Most critically, it went further and insisted:
… any injuries the petitioners suffer through the application of outmoded Part 36 [of Code of Federal Regulations] rules to price-cap carriers are traceable not to the Commission’s freeze order but to the states’ voluntary and independent decisions to use the rules of Part 36 for their own purposes.
Thus, the Court fulfilled the Irregulators primary objective and opened the door for states and cities to bring claims against individual telecom companies.
The group accused the FCC of “freezing” its cost-accounting rules 19 years ago, thus allowing the nation’s telecommunications companies – the telecom trust – to engage in a bookkeeping slight-of-hand practices that costs telecom users, states and taxpayers across the country an estimated $50-$60 billion a year. The group estimates that over the last decade this scam has cost users $500 billion or upwards of $1 trillion since 2000.
The FCC divides the communications into two distinct service categories.

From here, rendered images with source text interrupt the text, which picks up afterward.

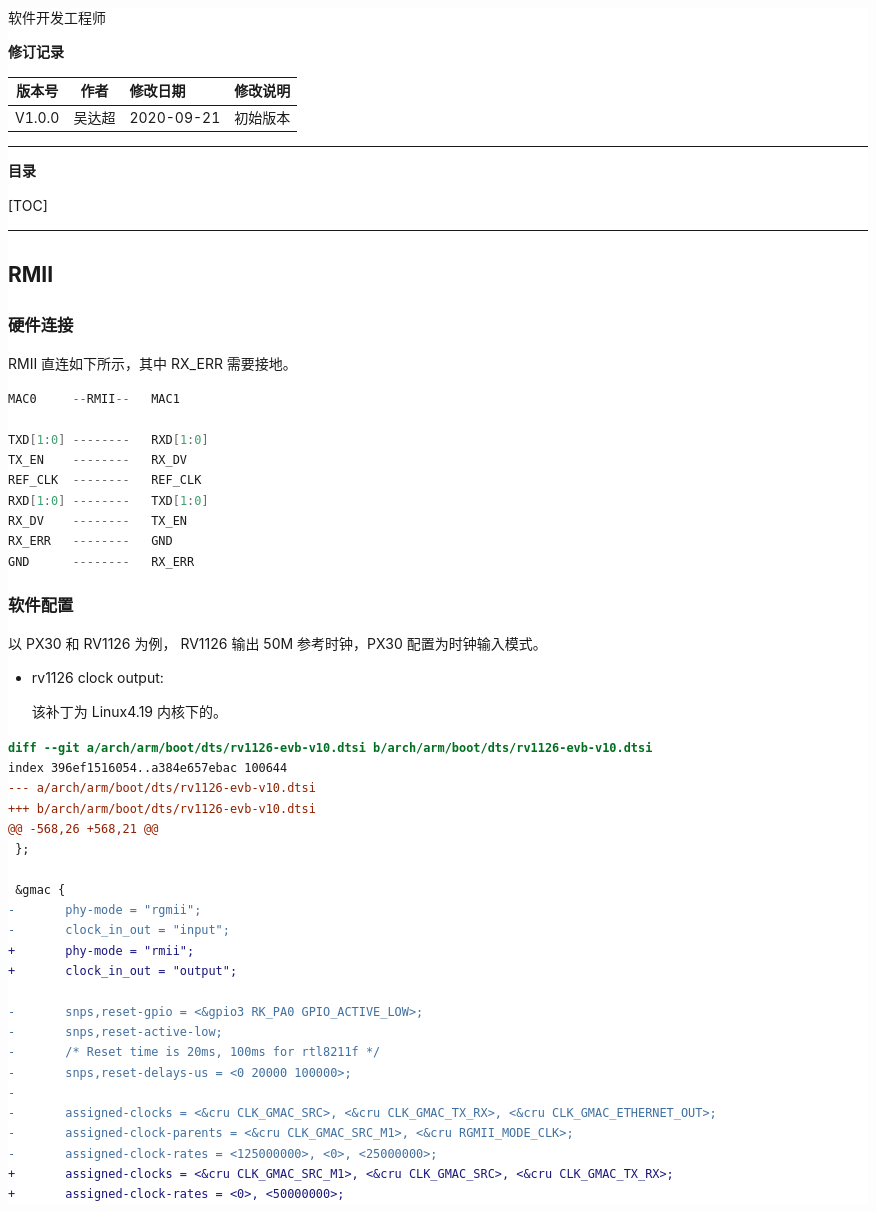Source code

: 软件开发工程师

**修订记录**

| **版本号** | **作者** | **修改日期**   | **修改说明** |
| ------- | ------ | :--------- | -------- |
| V1.0.0  | 吴达超    | 2020-09-21 | 初始版本     |

---

**目录**

[TOC]

---

## RMII

### 硬件连接

RMII 直连如下所示，其中 RX_ERR 需要接地。

```c
MAC0     --RMII--   MAC1

TXD[1:0] --------   RXD[1:0]
TX_EN    --------   RX_DV
REF_CLK  --------   REF_CLK
RXD[1:0] --------   TXD[1:0]
RX_DV    --------   TX_EN
RX_ERR   --------   GND
GND      --------   RX_ERR
```

### 软件配置

以 PX30 和 RV1126 为例， RV1126 输出 50M 参考时钟，PX30 配置为时钟输入模式。

- rv1126 clock output:

  该补丁为 Linux4.19 内核下的。

```diff
diff --git a/arch/arm/boot/dts/rv1126-evb-v10.dtsi b/arch/arm/boot/dts/rv1126-evb-v10.dtsi
index 396ef1516054..a384e657ebac 100644
--- a/arch/arm/boot/dts/rv1126-evb-v10.dtsi
+++ b/arch/arm/boot/dts/rv1126-evb-v10.dtsi
@@ -568,26 +568,21 @@
 };

 &gmac {
-       phy-mode = "rgmii";
-       clock_in_out = "input";
+       phy-mode = "rmii";
+       clock_in_out = "output";

-       snps,reset-gpio = <&gpio3 RK_PA0 GPIO_ACTIVE_LOW>;
-       snps,reset-active-low;
-       /* Reset time is 20ms, 100ms for rtl8211f */
-       snps,reset-delays-us = <0 20000 100000>;
-
-       assigned-clocks = <&cru CLK_GMAC_SRC>, <&cru CLK_GMAC_TX_RX>, <&cru CLK_GMAC_ETHERNET_OUT>;
-       assigned-clock-parents = <&cru CLK_GMAC_SRC_M1>, <&cru RGMII_MODE_CLK>;
-       assigned-clock-rates = <125000000>, <0>, <25000000>;
+       assigned-clocks = <&cru CLK_GMAC_SRC_M1>, <&cru CLK_GMAC_SRC>, <&cru CLK_GMAC_TX_RX>;
+       assigned-clock-rates = <0>, <50000000>;
```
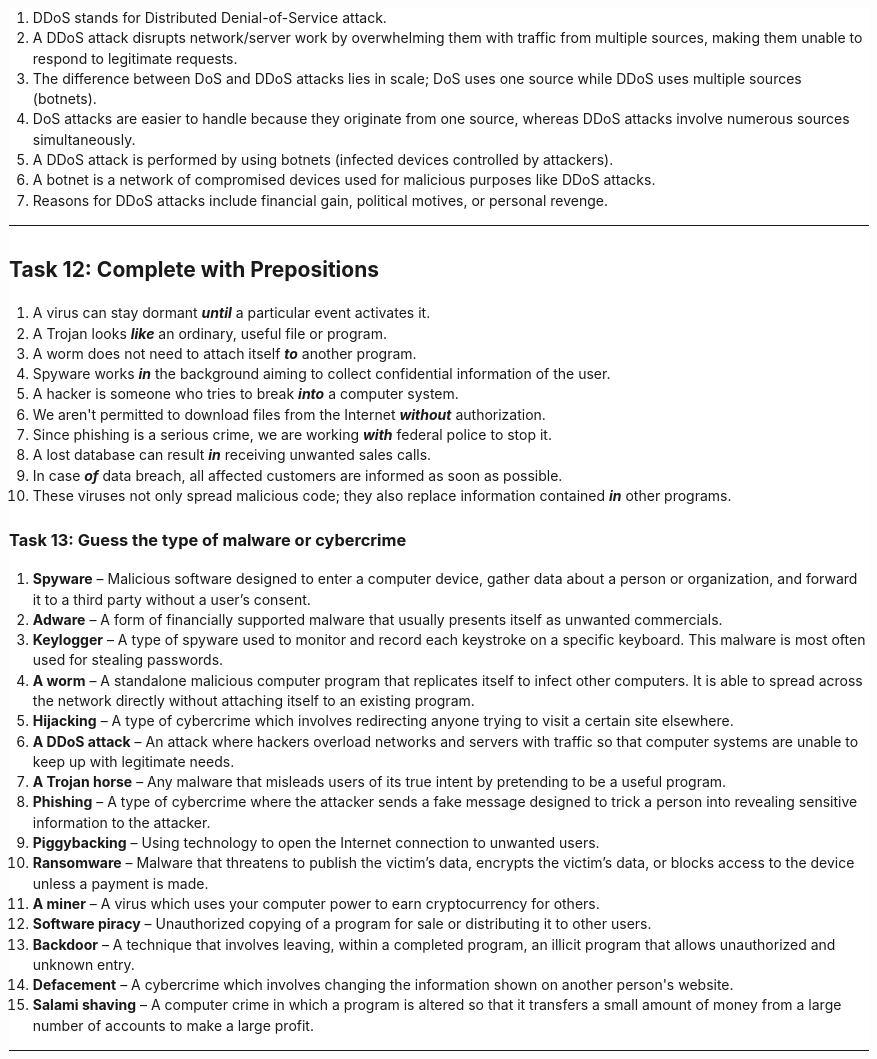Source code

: 1. DDoS stands for Distributed Denial-of-Service attack.
2. A DDoS attack disrupts network/server work by overwhelming them with traffic from multiple sources, making them unable to respond to legitimate requests.
3. The difference between DoS and DDoS attacks lies in scale; DoS uses one source while DDoS uses multiple sources (botnets).
4. DoS attacks are easier to handle because they originate from one source, whereas DDoS attacks involve numerous sources simultaneously.
5. A DDoS attack is performed by using botnets (infected devices controlled by attackers).
6. A botnet is a network of compromised devices used for malicious purposes like DDoS attacks.
7. Reasons for DDoS attacks include financial gain, political motives, or personal revenge.

---

## Task 12: Complete with Prepositions

1. A virus can stay dormant ***until*** a particular event activates it.
2. A Trojan looks ***like*** an ordinary, useful file or program.
3. A worm does not need to attach itself ***to*** another program.
4. Spyware works ***in*** the background aiming to collect confidential information of the user.
5. A hacker is someone who tries to break ***into*** a computer system.
6. We aren't permitted to download files from the Internet ***without*** authorization.
7. Since phishing is a serious crime, we are working ***with*** federal police to stop it.
8. A lost database can result ***in*** receiving unwanted sales calls.
9. In case ***of*** data breach, all affected customers are informed as soon as possible.
10. These viruses not only spread malicious code; they also replace information contained ***in*** other programs.

### **Task 13: Guess the type of malware or cybercrime**

1. **Spyware** – Malicious software designed to enter a computer device, gather data about a person or organization, and forward it to a third party without a user’s consent.
2. **Adware** – A form of financially supported malware that usually presents itself as unwanted commercials.
3. **Keylogger** – A type of spyware used to monitor and record each keystroke on a specific keyboard. This malware is most often used for stealing passwords.
4. **A worm** – A standalone malicious computer program that replicates itself to infect other computers. It is able to spread across the network directly without attaching itself to an existing program.
5. **Hijacking** – A type of cybercrime which involves redirecting anyone trying to visit a certain site elsewhere.
6. **A DDoS attack** – An attack where hackers overload networks and servers with traffic so that computer systems are unable to keep up with legitimate needs.
7. **A Trojan horse** – Any malware that misleads users of its true intent by pretending to be a useful program.
8. **Phishing** – A type of cybercrime where the attacker sends a fake message designed to trick a person into revealing sensitive information to the attacker.
9. **Piggybacking** – Using technology to open the Internet connection to unwanted users.
10. **Ransomware** – Malware that threatens to publish the victim’s data, encrypts the victim’s data, or blocks access to the device unless a payment is made.
11. **A miner** – A virus which uses your computer power to earn cryptocurrency for others.
12. **Software piracy** – Unauthorized copying of a program for sale or distributing it to other users.
13. **Backdoor** – A technique that involves leaving, within a completed program, an illicit program that allows unauthorized and unknown entry.
14. **Defacement** – A cybercrime which involves changing the information shown on another person's website.
15. **Salami shaving** – A computer crime in which a program is altered so that it transfers a small amount of money from a large number of accounts to make a large profit.

---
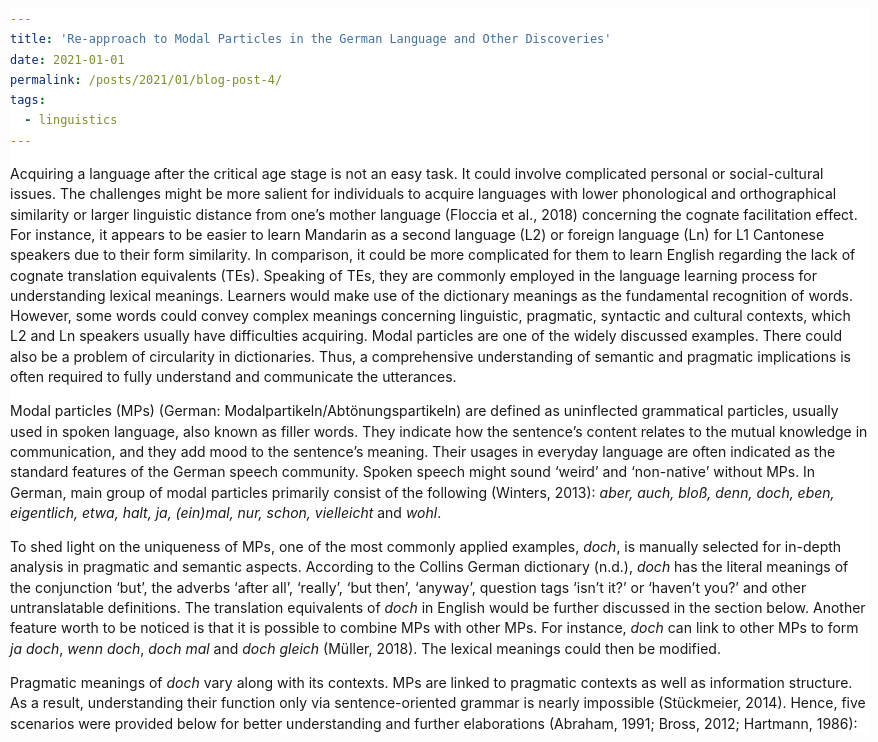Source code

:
 ```yaml
---
title: 'Re-approach to Modal Particles in the German Language and Other Discoveries'
date: 2021-01-01
permalink: /posts/2021/01/blog-post-4/
tags:
  - linguistics
---
```



<p>Acquiring a language after the critical age stage is not an easy task. It could involve complicated personal or social-cultural issues. The challenges might be more salient for individuals to acquire languages with lower phonological and orthographical similarity or larger linguistic distance from one’s mother language (Floccia et al., 2018) concerning the cognate facilitation effect. For instance, it appears to be easier to learn Mandarin as a second language (L2) or foreign language (Ln) for L1 Cantonese speakers due to their form similarity. In comparison, it could be more complicated for them to learn English regarding the lack of cognate translation equivalents (TEs). Speaking of TEs, they are commonly employed in the language learning process for understanding lexical meanings. Learners would make use of the dictionary meanings as the fundamental recognition of words. However, some words could convey complex meanings concerning linguistic, pragmatic, syntactic and cultural contexts, which L2 and Ln speakers usually have difficulties acquiring. Modal particles are one of the widely discussed examples. There could also be a problem of circularity in dictionaries. Thus, a comprehensive understanding of semantic and pragmatic implications is often required to fully understand and communicate the utterances.</p>



<p>Modal particles (MPs) (German: Modalpartikeln/Abtönungspartikeln) are defined as uninflected grammatical particles, usually used in spoken language, also known as filler words. They indicate how the sentence’s content relates to the mutual knowledge in communication, and they add mood to the sentence’s meaning. Their usages in everyday language are often indicated as the standard features of the German speech community. Spoken speech might sound ‘weird’ and ‘non-native’ without MPs. In German, main group of modal particles primarily consist of the following (Winters, 2013): <em>aber, auch, bloß, denn, doch, eben, eigentlich, etwa, halt, ja, (ein)mal, nur, schon, vielleicht </em>and<em> wohl</em>.</p>



<p>To shed light on the uniqueness of MPs, one of the most commonly applied examples, <em>doch</em>, is manually selected for in-depth analysis in pragmatic and semantic aspects. According to the Collins German dictionary (n.d.),<em> doch</em> has the literal meanings of the conjunction ‘but’, the adverbs ‘after all’, ‘really’, ‘but then’, ‘anyway’, question tags ‘isn’t it?’ or ‘haven’t you?’ and other untranslatable definitions. The translation equivalents of <em>doch</em> in English would be further discussed in the section below. Another feature worth to be noticed is that it is possible to combine MPs with other MPs. For instance, <em>doch</em> can link to other MPs to form <em>ja doch</em>, <em>wenn doch</em>, <em>doch mal</em> and <em>doch gleich</em> (Müller, 2018). The lexical meanings could then be modified.</p>



<p>Pragmatic meanings of <em>doch</em> vary along with its contexts. MPs are linked to pragmatic contexts as well as information structure. As a result, understanding their function only via sentence-oriented grammar is nearly impossible (Stückmeier, 2014). Hence, five scenarios were provided below for better understanding and further elaborations (Abraham, 1991; Bross, 2012; Hartmann, 1986):</p>
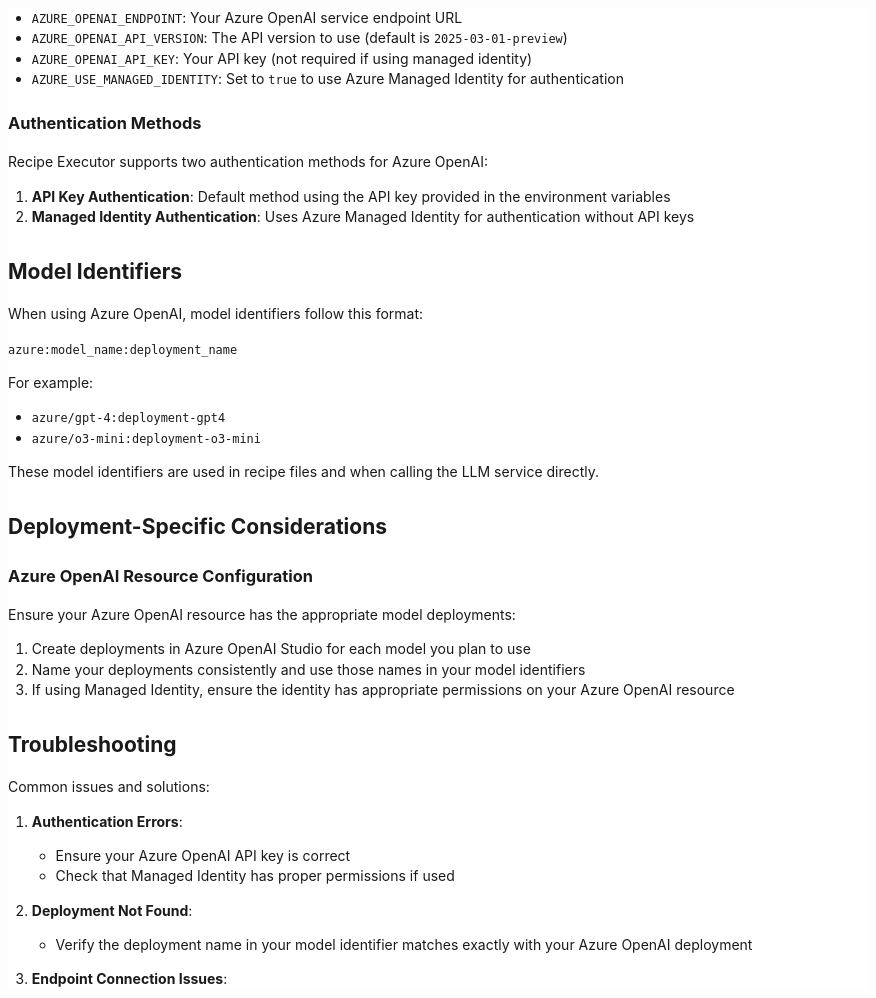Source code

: - `AZURE_OPENAI_ENDPOINT`: Your Azure OpenAI service endpoint URL
- `AZURE_OPENAI_API_VERSION`: The API version to use (default is `2025-03-01-preview`)
- `AZURE_OPENAI_API_KEY`: Your API key (not required if using managed identity)
- `AZURE_USE_MANAGED_IDENTITY`: Set to `true` to use Azure Managed Identity for authentication

### Authentication Methods

Recipe Executor supports two authentication methods for Azure OpenAI:

1. **API Key Authentication**: Default method using the API key provided in the environment variables
2. **Managed Identity Authentication**: Uses Azure Managed Identity for authentication without API keys

## Model Identifiers

When using Azure OpenAI, model identifiers follow this format:

```
azure:model_name:deployment_name
```

For example:

- `azure/gpt-4:deployment-gpt4`
- `azure/o3-mini:deployment-o3-mini`

These model identifiers are used in recipe files and when calling the LLM service directly.

## Deployment-Specific Considerations

### Azure OpenAI Resource Configuration

Ensure your Azure OpenAI resource has the appropriate model deployments:

1. Create deployments in Azure OpenAI Studio for each model you plan to use
2. Name your deployments consistently and use those names in your model identifiers
3. If using Managed Identity, ensure the identity has appropriate permissions on your Azure OpenAI resource

## Troubleshooting

Common issues and solutions:

1. **Authentication Errors**:

   - Ensure your Azure OpenAI API key is correct
   - Check that Managed Identity has proper permissions if used

2. **Deployment Not Found**:

   - Verify the deployment name in your model identifier matches exactly with your Azure OpenAI deployment

3. **Endpoint Connection Issues**:
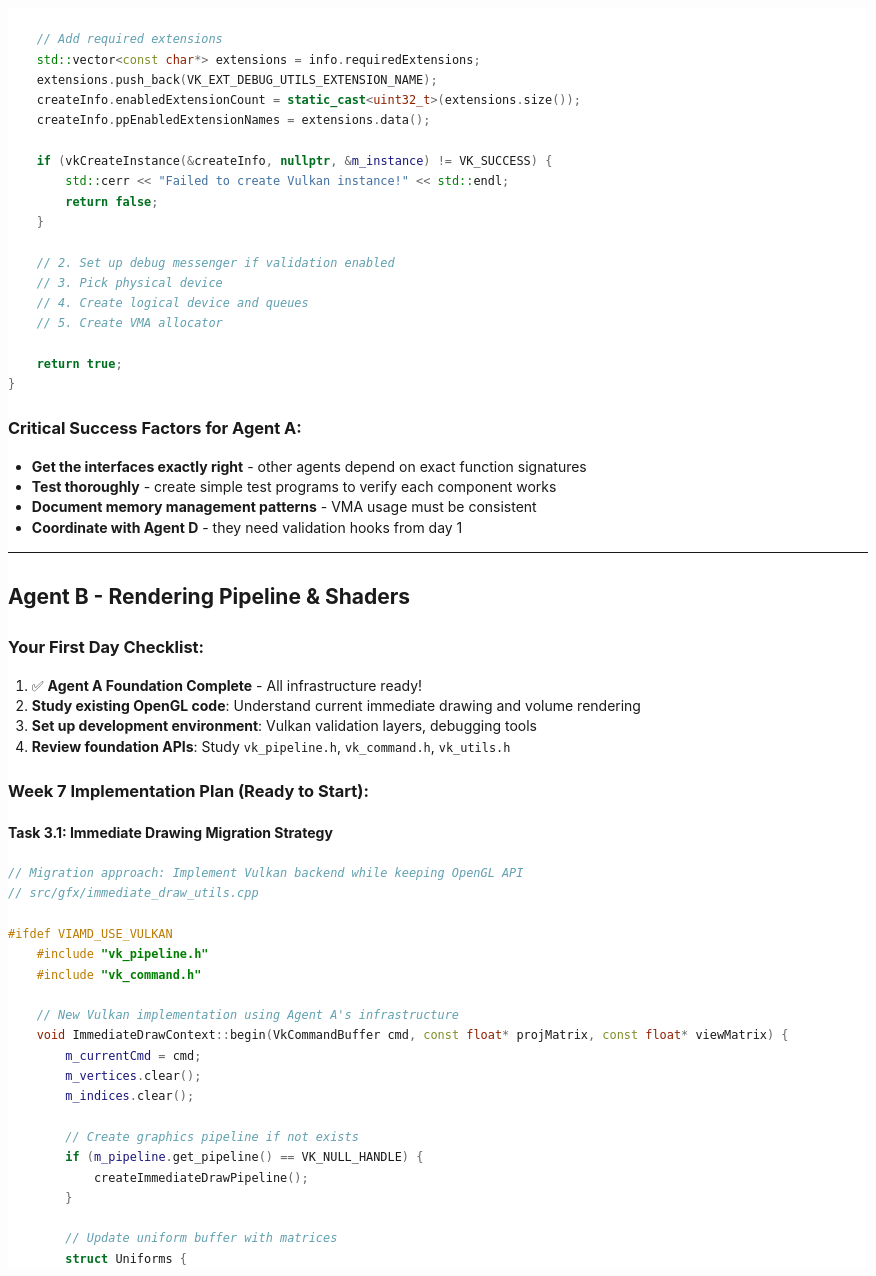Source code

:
 ```cpp
    
    // Add required extensions
    std::vector<const char*> extensions = info.requiredExtensions;
    extensions.push_back(VK_EXT_DEBUG_UTILS_EXTENSION_NAME);
    createInfo.enabledExtensionCount = static_cast<uint32_t>(extensions.size());
    createInfo.ppEnabledExtensionNames = extensions.data();
    
    if (vkCreateInstance(&createInfo, nullptr, &m_instance) != VK_SUCCESS) {
        std::cerr << "Failed to create Vulkan instance!" << std::endl;
        return false;
    }
    
    // 2. Set up debug messenger if validation enabled
    // 3. Pick physical device
    // 4. Create logical device and queues
    // 5. Create VMA allocator
    
    return true;
}
```

### Critical Success Factors for Agent A:
- **Get the interfaces exactly right** - other agents depend on exact function signatures
- **Test thoroughly** - create simple test programs to verify each component works
- **Document memory management patterns** - VMA usage must be consistent
- **Coordinate with Agent D** - they need validation hooks from day 1

---

## Agent B - Rendering Pipeline & Shaders

### Your First Day Checklist:
1. ✅ **Agent A Foundation Complete** - All infrastructure ready!
2. **Study existing OpenGL code**: Understand current immediate drawing and volume rendering
3. **Set up development environment**: Vulkan validation layers, debugging tools
4. **Review foundation APIs**: Study `vk_pipeline.h`, `vk_command.h`, `vk_utils.h`

### Week 7 Implementation Plan (Ready to Start):

#### Task 3.1: Immediate Drawing Migration Strategy
```cpp
// Migration approach: Implement Vulkan backend while keeping OpenGL API
// src/gfx/immediate_draw_utils.cpp

#ifdef VIAMD_USE_VULKAN
    #include "vk_pipeline.h"
    #include "vk_command.h"
    
    // New Vulkan implementation using Agent A's infrastructure
    void ImmediateDrawContext::begin(VkCommandBuffer cmd, const float* projMatrix, const float* viewMatrix) {
        m_currentCmd = cmd;
        m_vertices.clear();
        m_indices.clear();
        
        // Create graphics pipeline if not exists
        if (m_pipeline.get_pipeline() == VK_NULL_HANDLE) {
            createImmediateDrawPipeline();
        }
        
        // Update uniform buffer with matrices
        struct Uniforms {
```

Title I services consist of enhanced “information services” whereas Title II services designate basic or “common carrier” services. Title I services are subject to fewer regulations, whereas Title II services are subject to more regulation.
The Irregulators argue that the giant telecoms, in collusion with the FCC, are seeking to fully privatize the Internet. Together, they are pushing the adoption of 5G wireless technology as a substitute for fiber-to-the-home. The Irregulators, along with others, see this as but the latest move to not only remove all regulations and allow private companies to take over the state utility wired networks, but provide Americans with a second-rate – as possible harmful – communications infrastructure.
The Irregators’ Bruce Kushnick, head of New Networks, warns: “The 5G frenzy is like any of the previous techno-bait-and-switch schemes — and this one is ironically similar to the super-hyped 1990’s ‘Info-Highway’ when America was supposed to get a fiber optic network that would replace the existing copper wires.” 5G utilizes higher-frequency radio bands but to be deployed, the system requires the installation of greater number of cell transmitters and receivers that are located closer to the ground and to a customer’s home.
At the heart of the Irregulators case is a call for federal and state officials – and ordinary telecom users – to remember that phone services are state regulated public telecommunications utilities. Its suit serves to reveal that since AT&T was formally broken-up into seven Regional Bell Companies in 1984, two things have occurred – (i) the telecom industry re-consolidated and (ii) the FCC became a corporate-industry-captured government agency that stopped working for the public good.
The great telecommunications revolution of the 1990s was based on a notion of fiber-to-the-home (FTTH), an infrastructure that guaranteed everyone – whether in a big city or the rural heartland – equal access to the world-wide-web. It was introduced in 1999 and began to take off in 2001 and, by 2007, 10.5 million FTTH connections were reported. In 2008, NASA conceives 5G wireless technology and the telecom industry quickly commercialized it, seeing it as an easier to implement and a cheaper option than FTTH. With the shift from wired to wireless services, the U.S. begins the steady decline as a first-tier telecom nation.
The effort to provide FTTH to all Americans has ended. As the Electronic Frontier Foundation noted: “Wireless carriers are working hard to talk up 5G (Fifth Generation) wireless as the future of broadband. But don’t be fooled—they are only trying to focus our attention on 5G to try to distract us from their willful failure to invest in a proven ultrafast option for many Americans: fiber to the home, or FTTH.”
Sadly, the U.S. is likely to remain a second-tier communications nation for the foreseeable future.